#### Problem to solve:
Everything in the data below is to be reproduced without any deviation.

#### Entries supplied:

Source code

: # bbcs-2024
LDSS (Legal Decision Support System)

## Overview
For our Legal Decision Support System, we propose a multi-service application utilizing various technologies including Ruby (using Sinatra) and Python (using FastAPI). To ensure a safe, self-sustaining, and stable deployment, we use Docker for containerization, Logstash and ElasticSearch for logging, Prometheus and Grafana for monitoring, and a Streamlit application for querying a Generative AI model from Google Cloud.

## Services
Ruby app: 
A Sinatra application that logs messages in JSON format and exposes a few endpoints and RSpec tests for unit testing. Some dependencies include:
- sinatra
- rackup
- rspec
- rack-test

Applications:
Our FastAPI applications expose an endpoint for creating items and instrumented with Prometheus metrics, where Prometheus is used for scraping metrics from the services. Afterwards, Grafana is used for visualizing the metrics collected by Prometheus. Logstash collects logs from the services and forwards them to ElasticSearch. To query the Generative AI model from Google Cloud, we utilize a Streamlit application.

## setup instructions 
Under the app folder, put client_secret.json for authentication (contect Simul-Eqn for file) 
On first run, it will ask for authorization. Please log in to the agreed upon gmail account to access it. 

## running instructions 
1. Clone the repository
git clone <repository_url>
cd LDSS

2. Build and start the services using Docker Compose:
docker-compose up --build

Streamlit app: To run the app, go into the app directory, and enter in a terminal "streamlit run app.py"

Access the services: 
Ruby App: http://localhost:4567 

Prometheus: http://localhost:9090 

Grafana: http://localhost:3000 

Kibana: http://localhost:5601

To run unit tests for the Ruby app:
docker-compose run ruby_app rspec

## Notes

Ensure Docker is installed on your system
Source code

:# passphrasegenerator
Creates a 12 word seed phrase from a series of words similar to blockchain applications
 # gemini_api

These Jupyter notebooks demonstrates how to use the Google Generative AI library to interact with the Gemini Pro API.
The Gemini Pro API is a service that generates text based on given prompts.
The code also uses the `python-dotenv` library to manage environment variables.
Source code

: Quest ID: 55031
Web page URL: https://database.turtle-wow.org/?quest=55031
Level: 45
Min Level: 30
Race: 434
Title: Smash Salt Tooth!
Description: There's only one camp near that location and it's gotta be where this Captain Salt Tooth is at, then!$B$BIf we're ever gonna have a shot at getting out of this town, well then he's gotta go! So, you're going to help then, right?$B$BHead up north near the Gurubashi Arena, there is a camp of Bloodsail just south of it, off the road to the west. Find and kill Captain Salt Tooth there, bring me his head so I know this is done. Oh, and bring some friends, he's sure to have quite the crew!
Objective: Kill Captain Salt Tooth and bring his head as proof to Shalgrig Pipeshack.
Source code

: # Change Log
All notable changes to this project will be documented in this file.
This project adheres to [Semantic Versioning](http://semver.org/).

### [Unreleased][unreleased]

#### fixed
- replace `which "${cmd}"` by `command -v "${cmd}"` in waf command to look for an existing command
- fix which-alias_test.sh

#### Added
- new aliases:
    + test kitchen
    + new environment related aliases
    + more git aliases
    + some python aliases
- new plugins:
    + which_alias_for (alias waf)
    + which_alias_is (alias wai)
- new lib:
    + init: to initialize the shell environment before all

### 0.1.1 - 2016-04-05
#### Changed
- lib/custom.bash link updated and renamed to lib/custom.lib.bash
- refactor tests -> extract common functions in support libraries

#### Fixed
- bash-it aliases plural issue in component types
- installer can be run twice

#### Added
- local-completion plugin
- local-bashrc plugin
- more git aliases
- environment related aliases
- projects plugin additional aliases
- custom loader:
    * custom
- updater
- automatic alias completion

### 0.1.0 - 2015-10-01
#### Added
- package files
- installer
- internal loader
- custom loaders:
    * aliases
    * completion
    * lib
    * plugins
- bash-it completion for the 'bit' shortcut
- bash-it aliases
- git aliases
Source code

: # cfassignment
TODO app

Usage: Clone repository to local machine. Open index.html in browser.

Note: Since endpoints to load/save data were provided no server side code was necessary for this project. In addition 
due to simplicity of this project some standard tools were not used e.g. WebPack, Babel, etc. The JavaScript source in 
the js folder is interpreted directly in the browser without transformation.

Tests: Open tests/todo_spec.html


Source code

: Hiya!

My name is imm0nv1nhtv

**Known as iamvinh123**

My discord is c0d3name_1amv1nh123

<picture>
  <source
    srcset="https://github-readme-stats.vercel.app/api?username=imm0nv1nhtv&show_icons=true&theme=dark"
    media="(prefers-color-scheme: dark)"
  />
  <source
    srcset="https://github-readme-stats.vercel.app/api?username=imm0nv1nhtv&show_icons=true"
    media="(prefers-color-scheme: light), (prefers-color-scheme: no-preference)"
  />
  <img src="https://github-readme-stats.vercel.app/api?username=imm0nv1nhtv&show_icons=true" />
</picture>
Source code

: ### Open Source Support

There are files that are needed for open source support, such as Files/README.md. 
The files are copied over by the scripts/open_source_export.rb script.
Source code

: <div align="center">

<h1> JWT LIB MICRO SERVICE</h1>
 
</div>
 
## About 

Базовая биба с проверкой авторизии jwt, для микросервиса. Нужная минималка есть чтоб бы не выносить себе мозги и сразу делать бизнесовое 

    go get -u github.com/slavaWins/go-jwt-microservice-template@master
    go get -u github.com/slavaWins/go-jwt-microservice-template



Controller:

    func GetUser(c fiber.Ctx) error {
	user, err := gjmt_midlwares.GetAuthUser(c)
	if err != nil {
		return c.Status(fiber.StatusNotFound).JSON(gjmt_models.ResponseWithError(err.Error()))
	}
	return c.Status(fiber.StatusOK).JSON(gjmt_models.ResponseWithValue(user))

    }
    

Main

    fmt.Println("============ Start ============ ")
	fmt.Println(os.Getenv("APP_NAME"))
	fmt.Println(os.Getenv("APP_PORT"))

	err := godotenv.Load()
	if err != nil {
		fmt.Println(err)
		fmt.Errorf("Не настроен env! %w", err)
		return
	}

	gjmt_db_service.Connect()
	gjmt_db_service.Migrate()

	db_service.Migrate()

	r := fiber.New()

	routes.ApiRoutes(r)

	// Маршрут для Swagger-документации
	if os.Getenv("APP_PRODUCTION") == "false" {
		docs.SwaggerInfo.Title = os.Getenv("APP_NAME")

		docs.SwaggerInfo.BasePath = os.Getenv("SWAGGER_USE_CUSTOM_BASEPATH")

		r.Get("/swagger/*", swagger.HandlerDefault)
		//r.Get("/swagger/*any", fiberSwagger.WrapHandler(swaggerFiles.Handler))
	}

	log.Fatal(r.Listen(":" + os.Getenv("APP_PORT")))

#### Output of the task:
Source code

: # bbcs-2024
LDSS (Legal Decision Support System)

## Overview
For our Legal Decision Support System, we propose a multi-service application utilizing various technologies including Ruby (using Sinatra) and Python (using FastAPI). To ensure a safe, self-sustaining, and stable deployment, we use Docker for containerization, Logstash and ElasticSearch for logging, Prometheus and Grafana for monitoring, and a Streamlit application for querying a Generative AI model from Google Cloud.

## Services
Ruby app: 
A Sinatra application that logs messages in JSON format and exposes a few endpoints and RSpec tests for unit testing. Some dependencies include:
- sinatra
- rackup
- rspec
- rack-test

Applications:
Our FastAPI applications expose an endpoint for creating items and instrumented with Prometheus metrics, where Prometheus is used for scraping metrics from the services. Afterwards, Grafana is used for visualizing the metrics collected by Prometheus. Logstash collects logs from the services and forwards them to ElasticSearch. To query the Generative AI model from Google Cloud, we utilize a Streamlit application.

## setup instructions 
Under the app folder, put client_secret.json for authentication (contect Simul-Eqn for file) 
On first run, it will ask for authorization. Please log in to the agreed upon gmail account to access it. 

## running instructions 
1. Clone the repository
git clone <repository_url>
cd LDSS

2. Build and start the services using Docker Compose:
docker-compose up --build

Streamlit app: To run the app, go into the app directory, and enter in a terminal "streamlit run app.py"

Access the services: 
Ruby App: http://localhost:4567 

Prometheus: http://localhost:9090 

Grafana: http://localhost:3000 

Kibana: http://localhost:5601

To run unit tests for the Ruby app:
docker-compose run ruby_app rspec

## Notes

Ensure Docker is installed on your system
Source code

:# passphrasegenerator
Creates a 12 word seed phrase from a series of words similar to blockchain applications
 # gemini_api

These Jupyter notebooks demonstrates how to use the Google Generative AI library to interact with the Gemini Pro API.
The Gemini Pro API is a service that generates text based on given prompts.
The code also uses the `python-dotenv` library to manage environment variables.
Source code

: Quest ID: 55031
Web page URL: https://database.turtle-wow.org/?quest=55031
Level: 45
Min Level: 30
Race: 434
Title: Smash Salt Tooth!
Description: There's only one camp near that location and it's gotta be where this Captain Salt Tooth is at, then!$B$BIf we're ever gonna have a shot at getting out of this town, well then he's gotta go! So, you're going to help then, right?$B$BHead up north near the Gurubashi Arena, there is a camp of Bloodsail just south of it, off the road to the west. Find and kill Captain Salt Tooth there, bring me his head so I know this is done. Oh, and bring some friends, he's sure to have quite the crew!
Objective: Kill Captain Salt Tooth and bring his head as proof to Shalgrig Pipeshack.
Source code

: # Change Log
All notable changes to this project will be documented in this file.
This project adheres to [Semantic Versioning](http://semver.org/).

### [Unreleased][unreleased]

#### fixed
- replace `which "${cmd}"` by `command -v "${cmd}"` in waf command to look for an existing command
- fix which-alias_test.sh

#### Added
- new aliases:
    + test kitchen
    + new environment related aliases
    + more git aliases
    + some python aliases
- new plugins:
    + which_alias_for (alias waf)
    + which_alias_is (alias wai)
- new lib:
    + init: to initialize the shell environment before all

### 0.1.1 - 2016-04-05
#### Changed
- lib/custom.bash link updated and renamed to lib/custom.lib.bash
- refactor tests -> extract common functions in support libraries

#### Fixed
- bash-it aliases plural issue in component types
- installer can be run twice

#### Added
- local-completion plugin
- local-bashrc plugin
- more git aliases
- environment related aliases
- projects plugin additional aliases
- custom loader:
    * custom
- updater
- automatic alias completion

### 0.1.0 - 2015-10-01
#### Added
- package files
- installer
- internal loader
- custom loaders:
    * aliases
    * completion
    * lib
    * plugins
- bash-it completion for the 'bit' shortcut
- bash-it aliases
- git aliases
Source code

: # cfassignment
TODO app

Usage: Clone repository to local machine. Open index.html in browser.

Note: Since endpoints to load/save data were provided no server side code was necessary for this project. In addition 
due to simplicity of this project some standard tools were not used e.g. WebPack, Babel, etc. The JavaScript source in 
the js folder is interpreted directly in the browser without transformation.

Tests: Open tests/todo_spec.html


Source code

: Hiya!

My name is imm0nv1nhtv

**Known as iamvinh123**

My discord is c0d3name_1amv1nh123

<picture>
  <source
    srcset="https://github-readme-stats.vercel.app/api?username=imm0nv1nhtv&show_icons=true&theme=dark"
    media="(prefers-color-scheme: dark)"
  />
  <source
    srcset="https://github-readme-stats.vercel.app/api?username=imm0nv1nhtv&show_icons=true"
    media="(prefers-color-scheme: light), (prefers-color-scheme: no-preference)"
  />
  <img src="https://github-readme-stats.vercel.app/api?username=imm0nv1nhtv&show_icons=true" />
</picture>
Source code

: ### Open Source Support

There are files that are needed for open source support, such as Files/README.md. 
The files are copied over by the scripts/open_source_export.rb script.
Source code

: <div align="center">

<h1> JWT LIB MICRO SERVICE</h1>
 
</div>
 
## About 

Базовая биба с проверкой авторизии jwt, для микросервиса. Нужная минималка есть чтоб бы не выносить себе мозги и сразу делать бизнесовое 

    go get -u github.com/slavaWins/go-jwt-microservice-template@master
    go get -u github.com/slavaWins/go-jwt-microservice-template



Controller:

    func GetUser(c fiber.Ctx) error {
	user, err := gjmt_midlwares.GetAuthUser(c)
	if err != nil {
		return c.Status(fiber.StatusNotFound).JSON(gjmt_models.ResponseWithError(err.Error()))
	}
	return c.Status(fiber.StatusOK).JSON(gjmt_models.ResponseWithValue(user))

    }
    

Main

    fmt.Println("============ Start ============ ")
	fmt.Println(os.Getenv("APP_NAME"))
	fmt.Println(os.Getenv("APP_PORT"))

	err := godotenv.Load()
	if err != nil {
		fmt.Println(err)
		fmt.Errorf("Не настроен env! %w", err)
		return
	}

	gjmt_db_service.Connect()
	gjmt_db_service.Migrate()

	db_service.Migrate()

	r := fiber.New()

	routes.ApiRoutes(r)

	// Маршрут для Swagger-документации
	if os.Getenv("APP_PRODUCTION") == "false" {
		docs.SwaggerInfo.Title = os.Getenv("APP_NAME")

		docs.SwaggerInfo.BasePath = os.Getenv("SWAGGER_USE_CUSTOM_BASEPATH")

		r.Get("/swagger/*", swagger.HandlerDefault)
		//r.Get("/swagger/*any", fiberSwagger.WrapHandler(swaggerFiles.Handler))
	}

	log.Fatal(r.Listen(":" + os.Getenv("APP_PORT")))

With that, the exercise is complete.